Song of the Day-Fade Away And Radiate

In 1978 I was spending my days getting an undergrad education at Oakland University and spending my afternoon's and night's working at Full Moon Records. Full Moon was a Michigan only record chain with stores at the time in Pontiac, Port Huron, Rochester and Traverse City. Based on it's Facebook page, Full Moon appears to be fondly remembered. Those were the days when my life was much like John Cusack's in "High Fidelity." I picked up a vinyl habit that continues to this day. Met some good friends who I have mostly lost track of.

Punk rock had started in the US with the New York Dolls, Ramones and the Stooges, had crossed the ocean and came back at us as the Sex Pistols and The Clash.  I was still "back at home with my Beatles and my Stones" but I was slowly getting into the newer music, due to the more adventurous tastes of my co-workers. Talking Heads was very strange to me at first.  I didn't get Television  or some of the other CBGB bands.
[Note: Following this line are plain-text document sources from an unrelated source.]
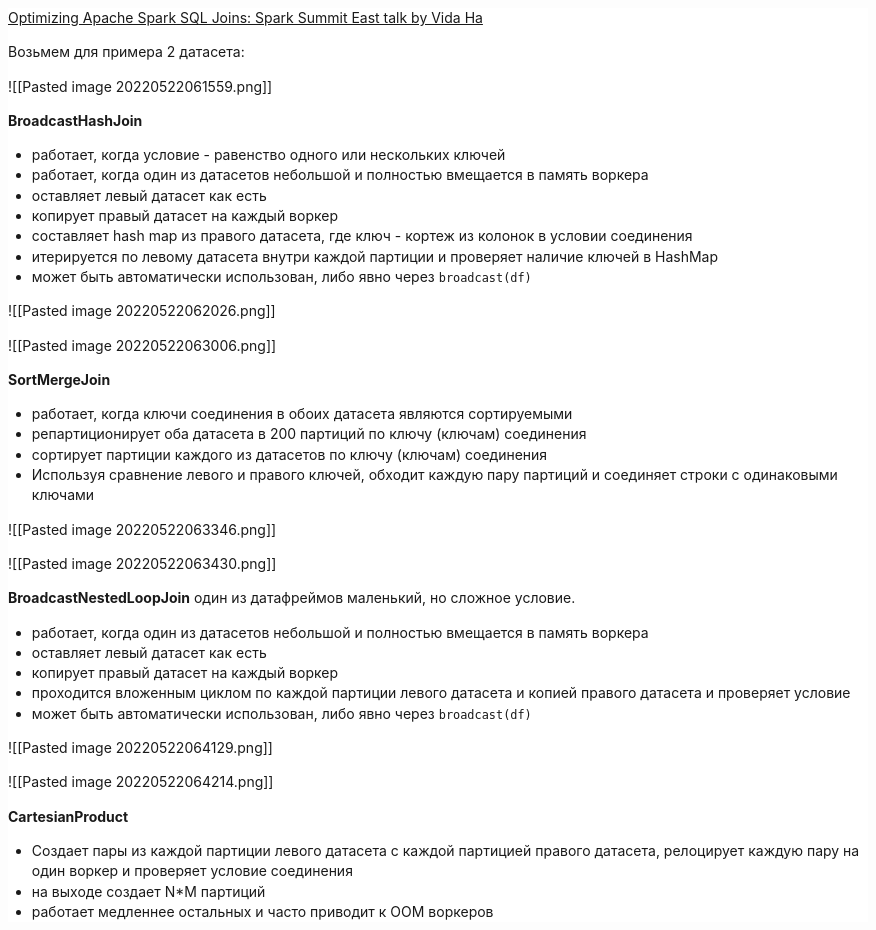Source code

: [Optimizing Apache Spark SQL Joins: Spark Summit East talk by Vida Ha](https://youtu.be/fp53QhSfQcI)

Возьмем для примера 2 датасета:

![[Pasted image 20220522061559.png]]


 **BroadcastHashJoin**

-   работает, когда условие - равенство одного или нескольких ключей
-   работает, когда один из датасетов небольшой и полностью вмещается в память воркера
-   оставляет левый датасет как есть
-   копирует правый датасет на каждый воркер
-   составляет hash map из правого датасета, где ключ - кортеж из колонок в условии соединения
-   итерируется по левому датасета внутри каждой партиции и проверяет наличие ключей в HashMap
-   может быть автоматически использован, либо явно через `broadcast(df)`

![[Pasted image 20220522062026.png]]

![[Pasted image 20220522063006.png]]


**SortMergeJoin**
-   работает, когда ключи соединения в обоих датасета являются сортируемыми
-   репартиционирует оба датасета в 200 партиций по ключу (ключам) соединения
-   сортирует партиции каждого из датасетов по ключу (ключам) соединения
-   Используя сравнение левого и правого ключей, обходит каждую пару партиций и соединяет строки с одинаковыми ключами


![[Pasted image 20220522063346.png]]

![[Pasted image 20220522063430.png]]


**BroadcastNestedLoopJoin**
один из датафреймов маленький, но сложное условие.
-   работает, когда один из датасетов небольшой и полностью вмещается в память воркера
-   оставляет левый датасет как есть
-   копирует правый датасет на каждый воркер
-   проходится вложенным циклом по каждой партиции левого датасета и копией правого датасета и проверяет условие
-   может быть автоматически использован, либо явно через `broadcast(df)`

![[Pasted image 20220522064129.png]]

![[Pasted image 20220522064214.png]]


**CartesianProduct**
-   Создает пары из каждой партиции левого датасета с каждой партицией правого датасета, релоцирует каждую пару на один воркер и проверяет условие соединения
-   на выходе создает N*M партиций
-   работает медленнее остальных и часто приводит к ООМ воркеров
The exception was Blondie who I got right away. The album that hooked me was "Parallel Lines" which had tunes like "One Way Or Another" and "Hanging On The Telephone." Their sound carried echoes of the 60s "girl group" style which I loved. I slowly got into the other acts but the big early favorite was Blondie. I even got to see them, around that time, topping the bill with Dave Edmunds and Nick Lowe's "Rockpile." Unfortunately, in my opinion, they fared poorly following the high energy Rockpile and I didn't stay for the whole set. Debbie Harry, in concert, had an icy unapproachability which did not go down well in comparison to Rockpile's "we're all mates at the pub" rockin' approach.

The tune that really caught my ear on "Parallel Lines" was "Fade Away and Radiate" which was a big moody ballad carried by Harry's sultry vocal and the humming synth lines of Chris Stein. The production of this song had a very spare feel. As Blondie became huge, taking over the world with the number one "Call Me" this was not a sound that they would return to. "Parallel Lines" to me, is their peak!